Der ukrainische Präsident Wolodymyr Selenskyj zeigt sich vor dem ersten Treffen von Vertretern der ukrainischen und russischen Regierung kompromissbereit. Zudem forderte er neuerlich direkte Verhandlungen mit dem russischen Präsidenten Wladimir Putin.

Kompromisse möglich, die "nicht Verrat meines Landes" sind

“In jeder Verhandlung ist mein Ziel, den Krieg mit Russland zu beenden. Und ich bin auch bereit zu bestimmten Schritten”, sagte Selenskyj in einem “Bild”-Interview. “Man kann Kompromisse eingehen, aber diese dürfen nicht der Verrat meines Landes sein. Und auch die Gegenseite muss zu Kompromissen bereit sein – deswegen heißen sie ja Kompromisse. Nur so kommen wir aus dieser Situation heraus.” Über die Details könne er noch nicht reden. “Wir haben ja noch keinen direkten Kontakt zwischen den Präsidenten gehabt. Nur nach den direkten Gesprächen zwischen den zwei Präsidenten können wir diesen Krieg beenden.“

Selenskyj vermied eine konkrete Antwort auf die Frage, ob er bereit sei, die Krim an Russland abzutreten und die Souveränität der Separatistenrepubliken im Osten der Ukraine anzuerkennen: “Hier ist ja nicht die Frage, was ich geben kann.”

Ukraine könnte auf NATO-Beitritt verzichten

Am Donnerstag wollen der russische Außenminister Sergej Lawrow und sein ukrainischer Amtskollege Dmytro Kuleba in Antalya unter türkischer Vermittlung über Wege zur Beendigung der Kämpfe sprechen. Ein Berater Selenskyjs hatte angedeutet, die Ukraine könnte im Gegenzug für Sicherheitsgarantien auf einen NATO-Beitritt verzichten. Dies ist eine der zentralen Forderungen der Regierung in Moskau.

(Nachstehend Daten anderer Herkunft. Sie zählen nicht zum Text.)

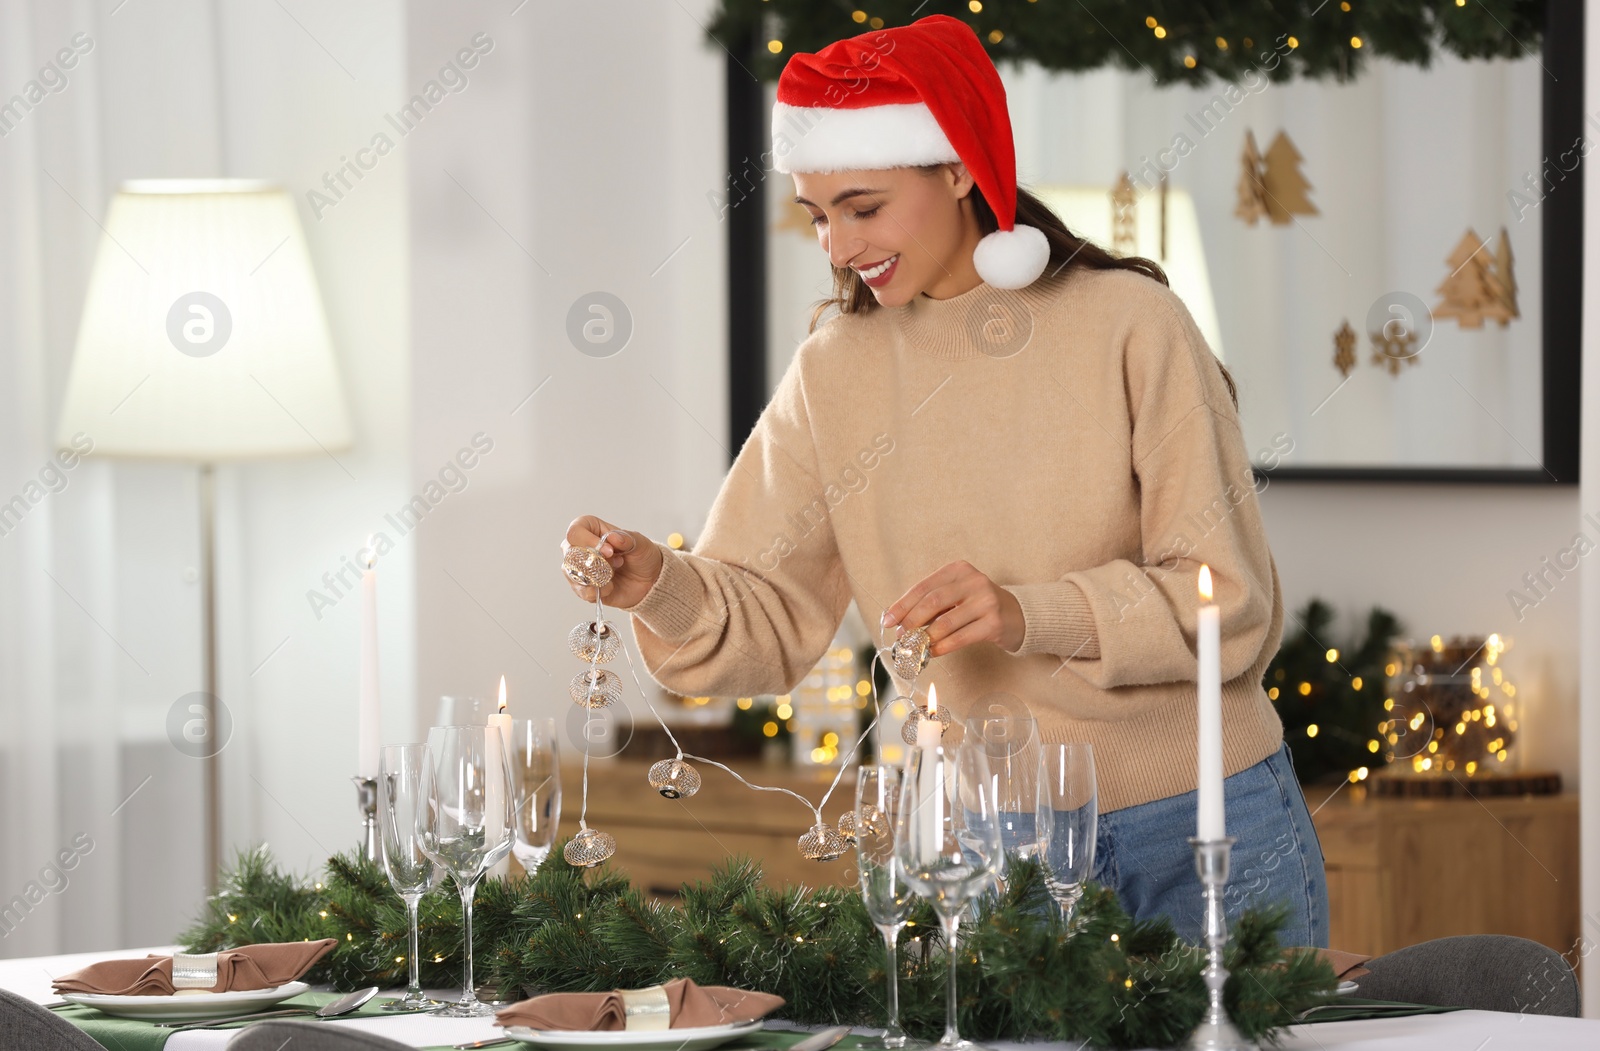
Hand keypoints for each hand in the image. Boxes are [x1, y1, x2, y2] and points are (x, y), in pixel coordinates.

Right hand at [562, 516, 663, 609]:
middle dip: (595, 561)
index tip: (610, 551)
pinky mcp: (584, 588)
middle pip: (570, 554)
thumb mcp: (640, 544)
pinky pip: (582, 591)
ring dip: (597, 576)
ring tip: (614, 575)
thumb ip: (627, 539)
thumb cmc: (641, 555)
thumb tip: (613, 538)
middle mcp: (579, 548)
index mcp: (590, 529)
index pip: (575, 532)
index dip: (588, 541)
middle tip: (617, 563)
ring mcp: (579, 569)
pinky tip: (610, 587)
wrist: (649, 580)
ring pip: (573, 574)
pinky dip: (598, 590)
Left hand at [881, 560, 1026, 656]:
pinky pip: (961, 637)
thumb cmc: (977, 605)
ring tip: (915, 646)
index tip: (887, 621)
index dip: (902, 605)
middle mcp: (973, 581)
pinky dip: (942, 647)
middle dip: (912, 621)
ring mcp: (986, 601)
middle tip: (901, 636)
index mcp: (958, 570)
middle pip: (933, 602)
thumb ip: (932, 603)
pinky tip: (933, 652)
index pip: (924, 587)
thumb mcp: (956, 595)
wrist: (1017, 615)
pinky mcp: (994, 623)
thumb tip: (899, 621)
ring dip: (926, 637)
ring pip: (946, 622)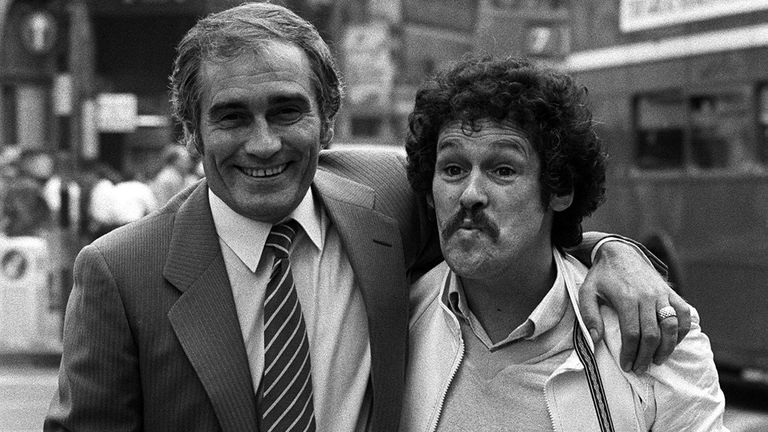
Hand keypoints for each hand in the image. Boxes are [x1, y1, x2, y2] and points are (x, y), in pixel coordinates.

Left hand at [578, 240, 690, 372]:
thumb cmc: (601, 276)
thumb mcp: (586, 292)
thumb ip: (589, 316)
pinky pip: (684, 313)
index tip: (626, 365)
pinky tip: (674, 342)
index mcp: (626, 298)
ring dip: (667, 347)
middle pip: (653, 334)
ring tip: (657, 360)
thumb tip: (595, 340)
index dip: (630, 353)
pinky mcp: (670, 291)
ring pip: (672, 326)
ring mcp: (661, 293)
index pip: (632, 334)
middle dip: (646, 356)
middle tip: (640, 368)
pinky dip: (683, 330)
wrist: (619, 252)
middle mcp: (647, 296)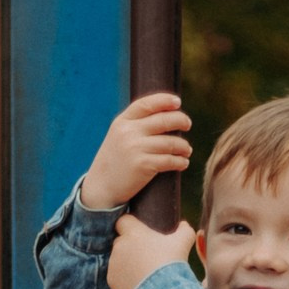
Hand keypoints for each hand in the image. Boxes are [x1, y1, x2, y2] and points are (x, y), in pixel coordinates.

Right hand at [79, 92, 191, 209]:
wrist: (100, 187)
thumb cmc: (114, 161)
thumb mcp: (118, 136)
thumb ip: (135, 125)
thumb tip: (164, 115)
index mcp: (122, 122)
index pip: (146, 104)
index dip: (164, 100)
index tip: (177, 102)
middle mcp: (129, 132)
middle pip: (164, 120)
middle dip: (181, 120)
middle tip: (188, 124)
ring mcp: (135, 148)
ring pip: (170, 142)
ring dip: (183, 146)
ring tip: (187, 150)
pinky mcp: (142, 165)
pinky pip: (169, 160)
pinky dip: (180, 162)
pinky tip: (183, 163)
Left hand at [107, 212, 196, 288]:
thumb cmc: (172, 263)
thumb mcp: (184, 241)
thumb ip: (184, 229)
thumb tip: (183, 225)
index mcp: (133, 232)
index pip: (123, 220)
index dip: (131, 225)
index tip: (140, 232)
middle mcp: (120, 245)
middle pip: (121, 240)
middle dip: (130, 245)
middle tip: (146, 254)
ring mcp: (114, 263)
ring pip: (118, 258)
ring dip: (127, 262)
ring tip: (144, 271)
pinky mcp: (111, 280)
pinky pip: (116, 275)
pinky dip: (124, 278)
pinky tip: (138, 282)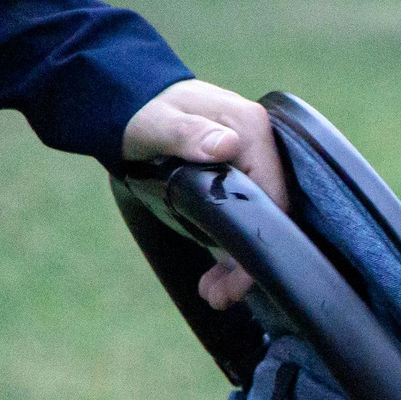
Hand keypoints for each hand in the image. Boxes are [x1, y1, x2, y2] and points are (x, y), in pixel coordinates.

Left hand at [121, 79, 289, 307]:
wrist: (126, 102)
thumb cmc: (139, 111)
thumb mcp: (154, 122)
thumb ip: (186, 133)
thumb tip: (226, 146)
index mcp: (250, 129)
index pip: (274, 195)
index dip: (261, 238)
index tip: (240, 278)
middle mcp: (259, 147)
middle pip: (269, 213)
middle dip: (247, 261)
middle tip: (220, 297)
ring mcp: (249, 165)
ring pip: (256, 222)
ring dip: (237, 262)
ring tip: (214, 295)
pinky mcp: (236, 180)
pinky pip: (242, 218)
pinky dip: (229, 249)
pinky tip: (214, 276)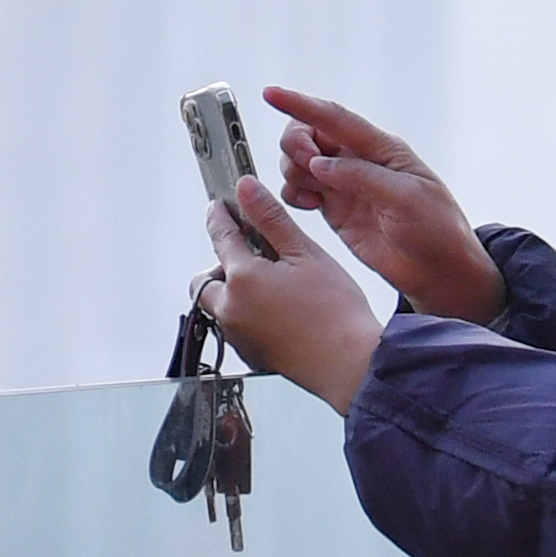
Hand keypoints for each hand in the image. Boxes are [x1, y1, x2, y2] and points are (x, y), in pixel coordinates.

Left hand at [201, 186, 381, 413]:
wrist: (349, 366)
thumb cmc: (334, 314)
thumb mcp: (304, 254)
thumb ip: (270, 218)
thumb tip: (247, 190)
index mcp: (242, 279)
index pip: (220, 236)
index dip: (219, 217)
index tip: (219, 208)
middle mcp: (230, 309)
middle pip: (206, 279)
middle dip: (222, 265)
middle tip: (253, 257)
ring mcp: (238, 336)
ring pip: (219, 304)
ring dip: (234, 291)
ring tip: (273, 285)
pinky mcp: (250, 354)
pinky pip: (235, 326)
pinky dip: (247, 313)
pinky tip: (280, 311)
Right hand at [261, 87, 498, 321]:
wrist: (439, 272)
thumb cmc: (437, 230)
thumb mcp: (408, 199)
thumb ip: (362, 178)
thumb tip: (320, 164)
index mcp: (382, 148)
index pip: (335, 117)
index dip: (301, 104)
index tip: (272, 94)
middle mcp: (360, 160)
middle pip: (310, 134)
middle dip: (295, 145)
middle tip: (304, 167)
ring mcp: (346, 184)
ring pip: (300, 161)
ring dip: (292, 171)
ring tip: (309, 194)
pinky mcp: (335, 208)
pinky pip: (300, 190)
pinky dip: (293, 194)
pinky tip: (307, 205)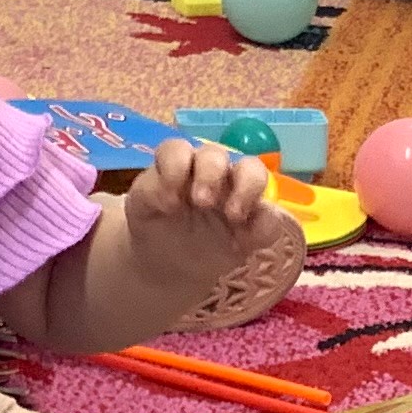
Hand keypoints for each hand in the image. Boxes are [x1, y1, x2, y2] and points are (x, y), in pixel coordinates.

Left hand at [121, 138, 265, 285]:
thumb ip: (150, 193)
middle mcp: (210, 172)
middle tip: (202, 202)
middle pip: (217, 155)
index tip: (169, 199)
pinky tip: (244, 243)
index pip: (178, 150)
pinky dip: (264, 226)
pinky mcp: (253, 223)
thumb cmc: (155, 225)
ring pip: (254, 171)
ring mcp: (236, 194)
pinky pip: (270, 217)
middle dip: (210, 173)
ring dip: (247, 187)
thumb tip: (168, 194)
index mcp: (179, 165)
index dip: (175, 166)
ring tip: (233, 215)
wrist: (169, 262)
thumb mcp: (142, 208)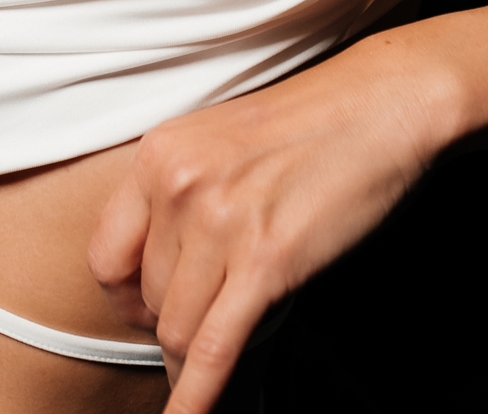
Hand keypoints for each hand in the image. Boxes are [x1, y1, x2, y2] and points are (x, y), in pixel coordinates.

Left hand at [88, 43, 443, 412]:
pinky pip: (214, 349)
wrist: (381, 103)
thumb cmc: (312, 122)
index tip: (148, 308)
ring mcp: (219, 223)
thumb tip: (163, 269)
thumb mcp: (220, 140)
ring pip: (177, 330)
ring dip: (197, 353)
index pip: (106, 256)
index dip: (126, 297)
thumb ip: (182, 193)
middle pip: (146, 300)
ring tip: (228, 341)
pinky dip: (198, 395)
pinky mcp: (265, 261)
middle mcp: (178, 184)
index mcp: (160, 153)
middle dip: (175, 320)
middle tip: (213, 313)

Eine Sprecherin des russischen Außenministeriums erklärte, die Regierung wolle ihre Ziele eines neutralen Status der Ukraine durch Gespräche erreichen und hoffe, dass die Verhandlungsrunde Fortschritte erzielen werde. Das Treffen in Antalya ist die erste Begegnung auf Regierungsebene seit Beginn der russischen Invasion am 24. Februar.

Im Krieg wird "der wahre Wert des Lebens" wichtig

Der ukrainische Präsident fordert zurzeit einen Boykott von russischem Gas und Öl, trotz der bereits hohen Gas- und Ölpreise. Darauf angesprochen meint Selenskyj im Interview: “Wissen Sie, es gibt so bestimmte Werte, die man sehr schwer erklären kann, bis man im eigenen Land, einen Krieg hat. Dann denkst du nicht mehr an Reformen. Du denkst nicht, dass du etwas kaufen möchtest oder an Regulierungen. … All das rückt in den Hintergrund, wenn der Krieg ausbricht, hat gar keine Priorität. Das ist nicht der wahre Wert des Lebens. Der wahre Wert des Lebens ist, dass du lebst, dass du nicht ermordet wirst. Und das muss Europa tun: das einfache Leben verteidigen und auch die wahren Werte auf den ersten Platz stellen.”